Work instructions >> In the entries below, find the line with "Humidity, 1: 85 -> none" and the line with "Humidity, 10: 80 -> 95". Reproduce those two lines and every line between them exactly, and nothing more.

Data under study >>
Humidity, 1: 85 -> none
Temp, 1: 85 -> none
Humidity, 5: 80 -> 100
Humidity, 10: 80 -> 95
---
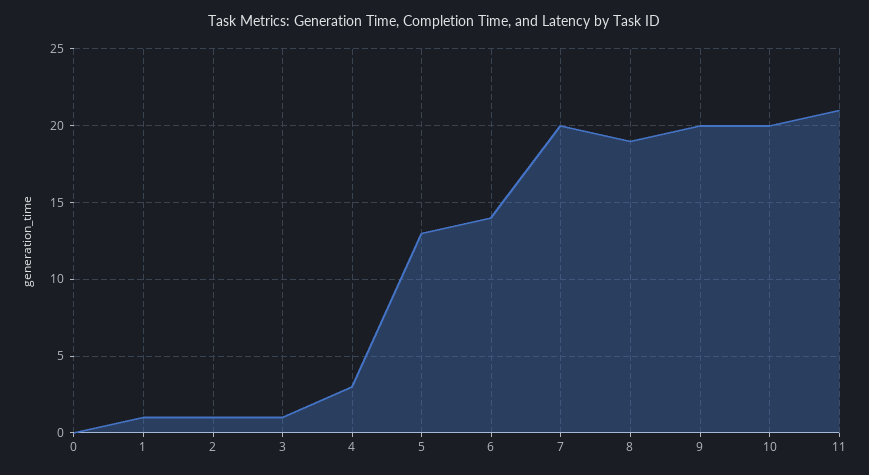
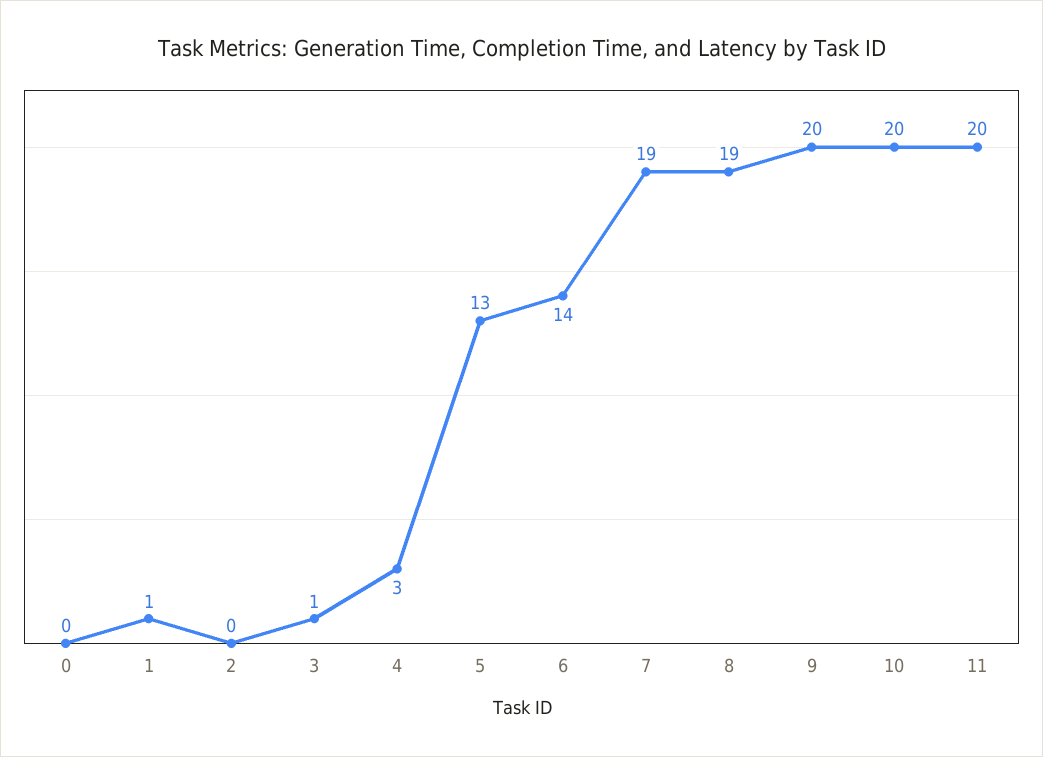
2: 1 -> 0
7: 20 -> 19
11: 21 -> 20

Your response >>
Humidity, 1: 85 -> none
Temp, 1: 85 -> none
Humidity, 5: 80 -> 100
Humidity, 10: 80 -> 95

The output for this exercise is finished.